# Supplied data

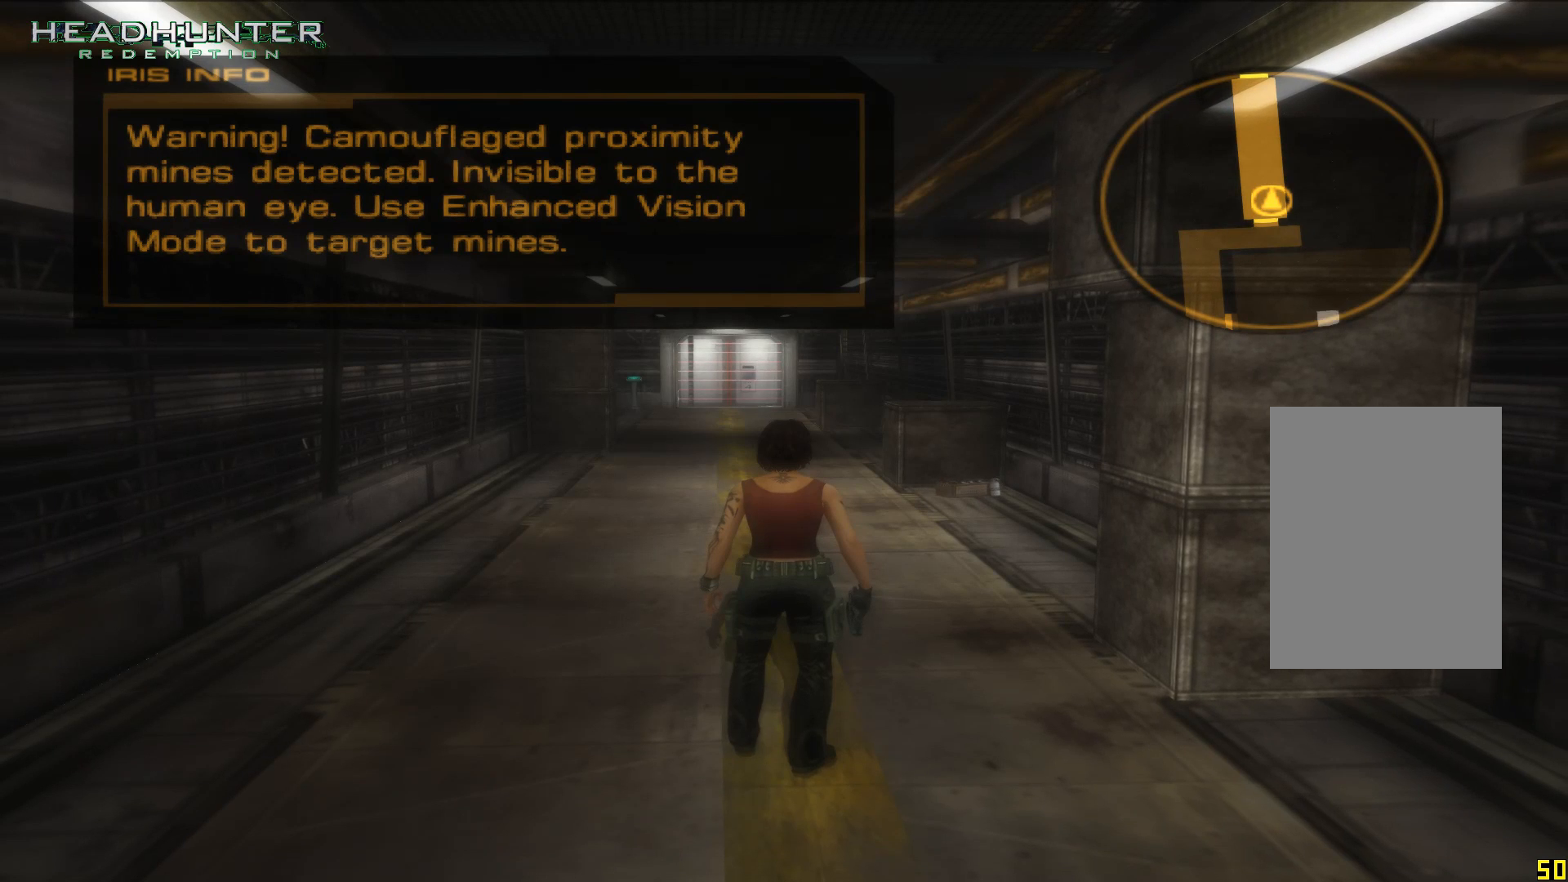
{"dt_ms": 500, "buttons": [], "left_stick": "center", "right_stick": "center", "button_events": []}
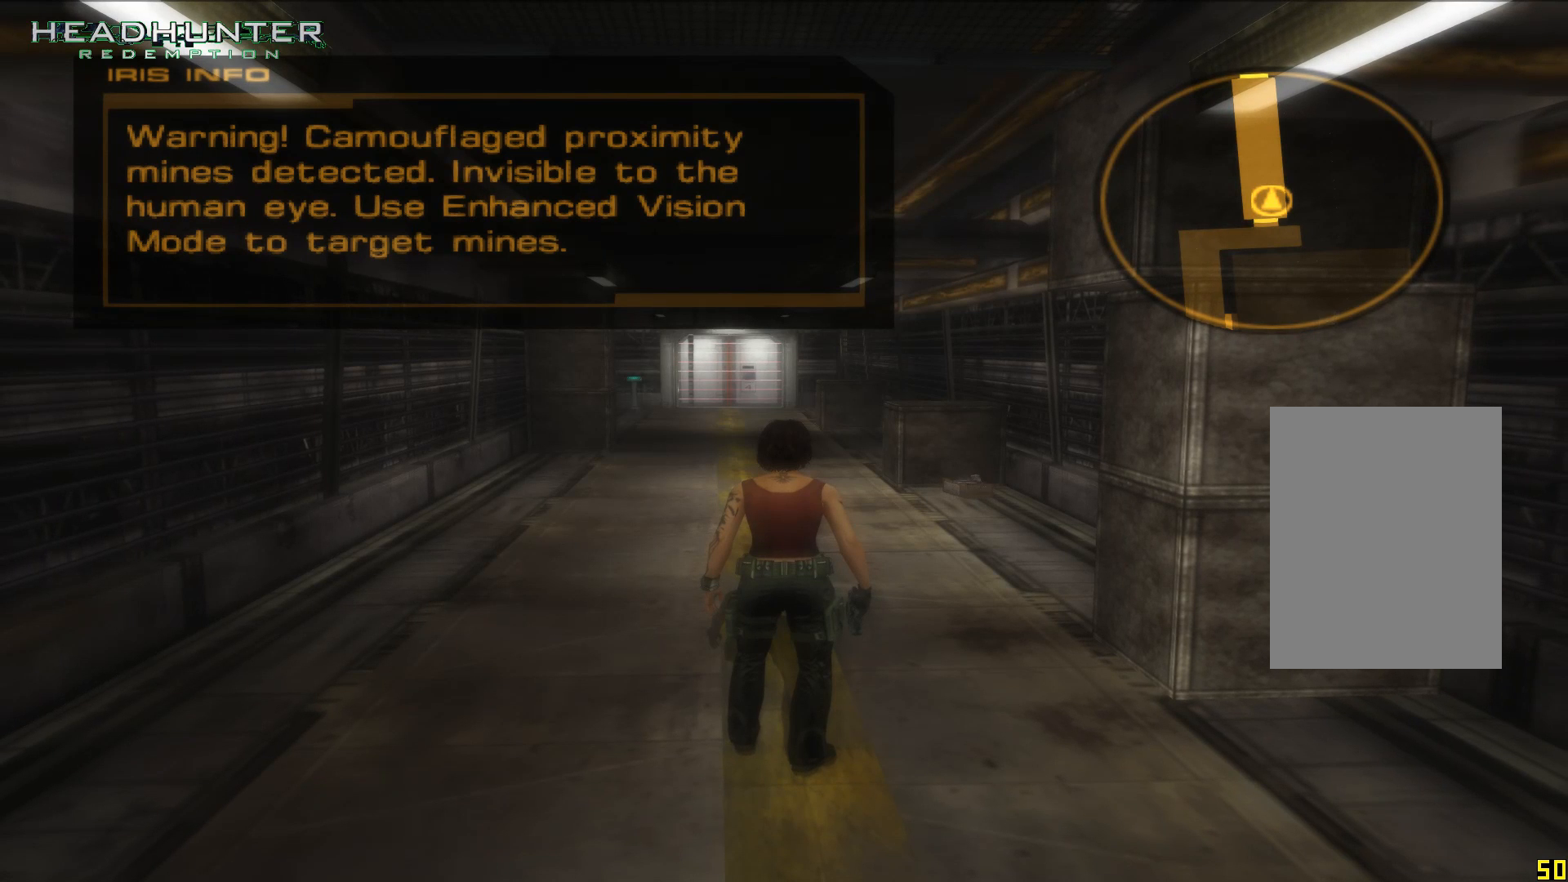
{"dt_ms": 500, "buttons": [], "left_stick": "center", "right_stick": "center", "button_events": []}
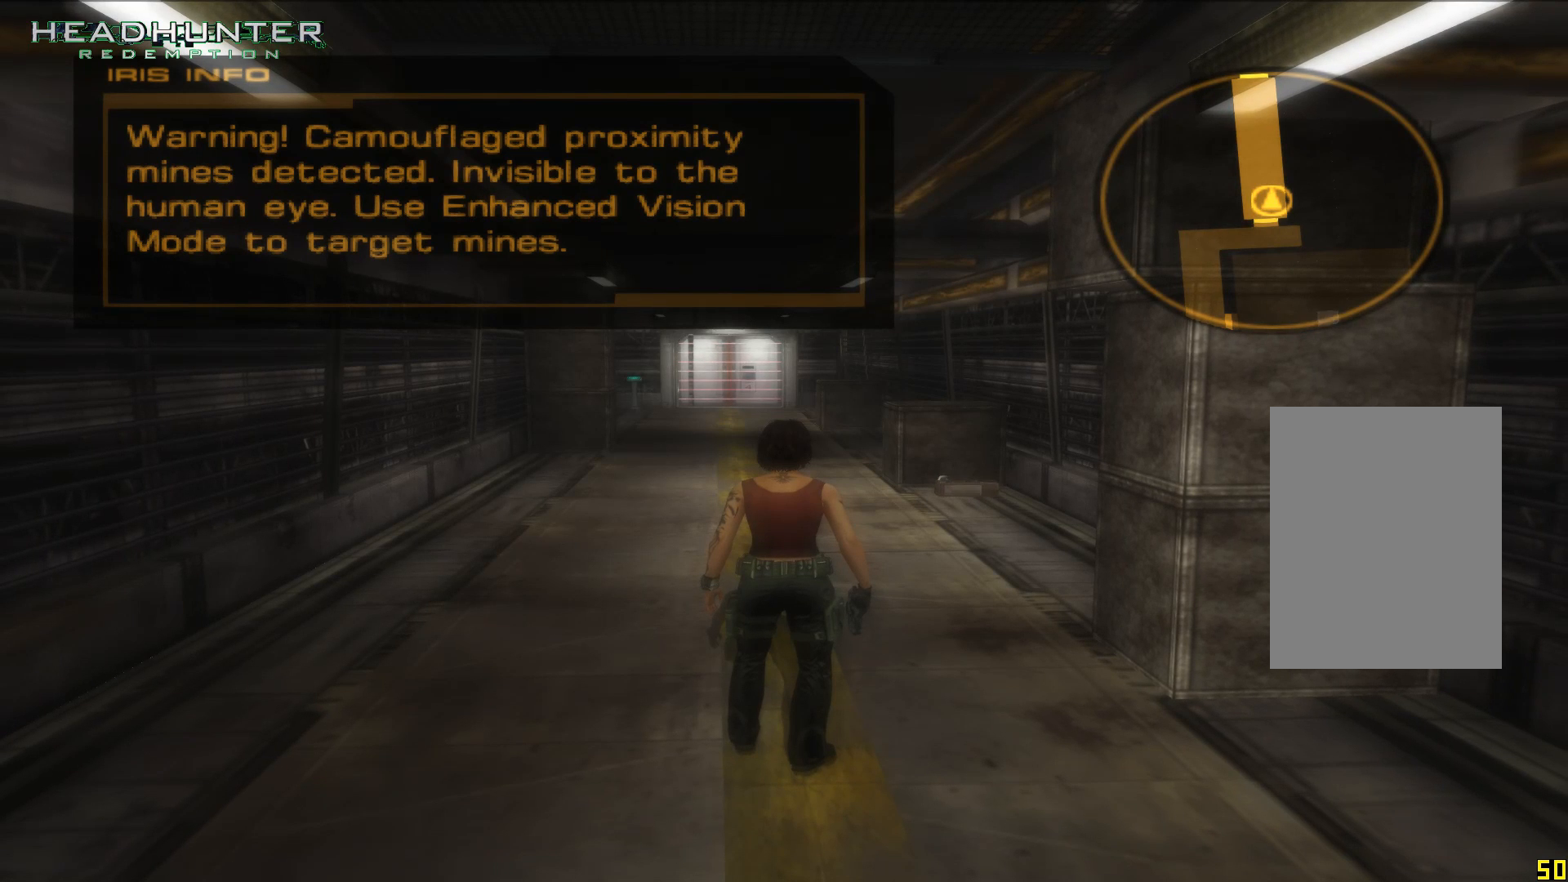
{"dt_ms": 500, "buttons": [], "left_stick": "center", "right_stick": "center", "button_events": []}
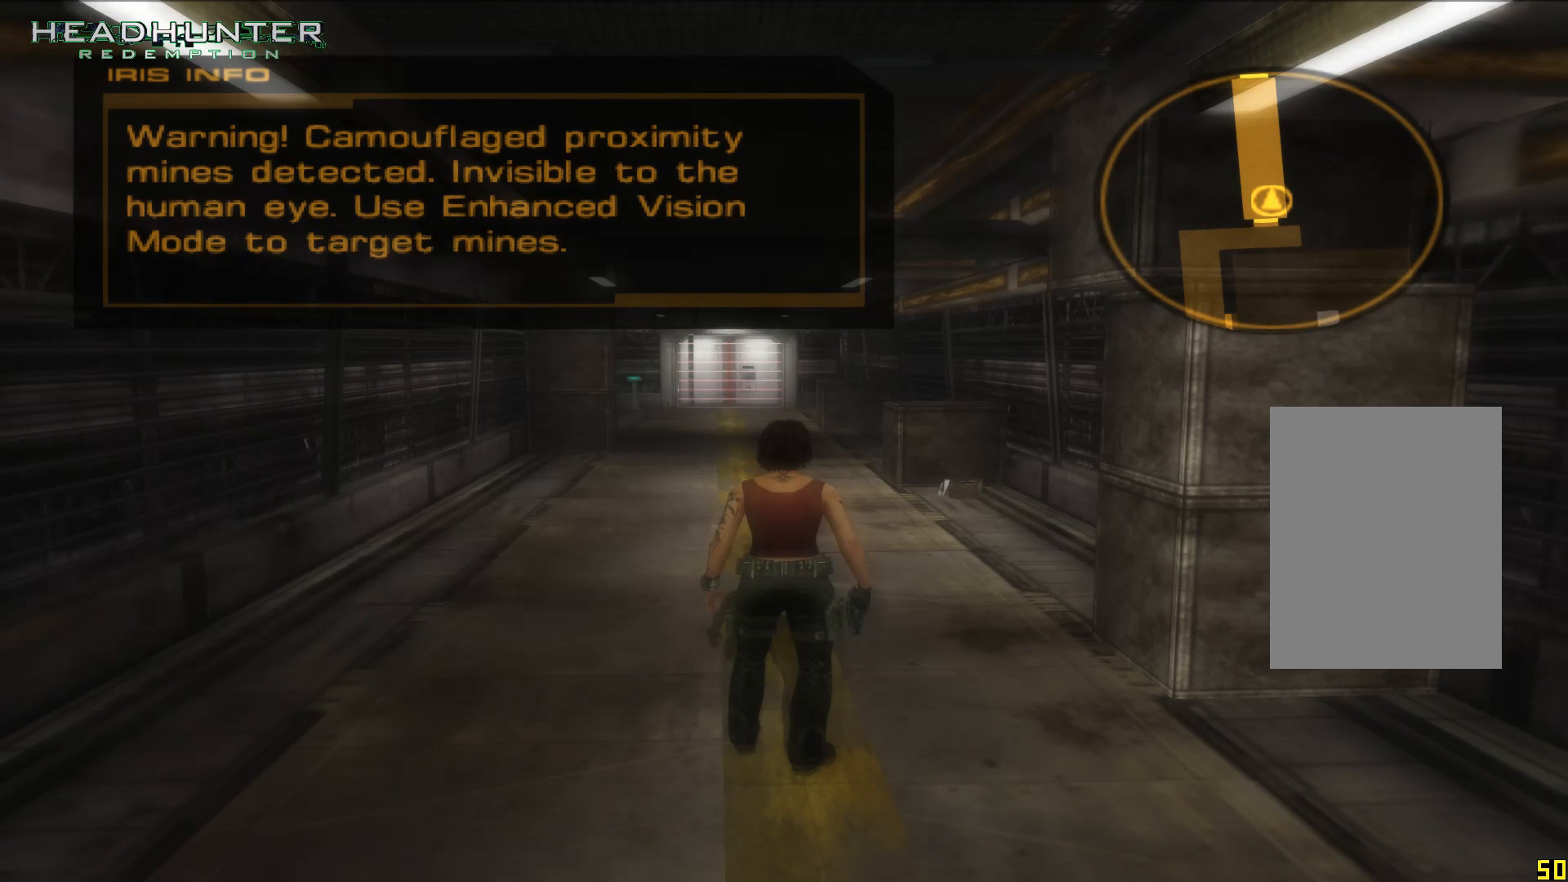
{"dt_ms": 500, "buttons": [], "left_stick": "center", "right_stick": "center", "button_events": []}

# Your instructions
This task calls for the listing to be restated exactly, with images omitted.

# The completed task
{"dt_ms": 500, "buttons": [], "left_stick": "center", "right_stick": "center", "button_events": []}
{"dt_ms": 500, "buttons": [], "left_stick": "center", "right_stick": "center", "button_events": []}
{"dt_ms": 500, "buttons": [], "left_stick": "center", "right_stick": "center", "button_events": []}
{"dt_ms": 500, "buttons": [], "left_stick": "center", "right_stick": "center", "button_events": []}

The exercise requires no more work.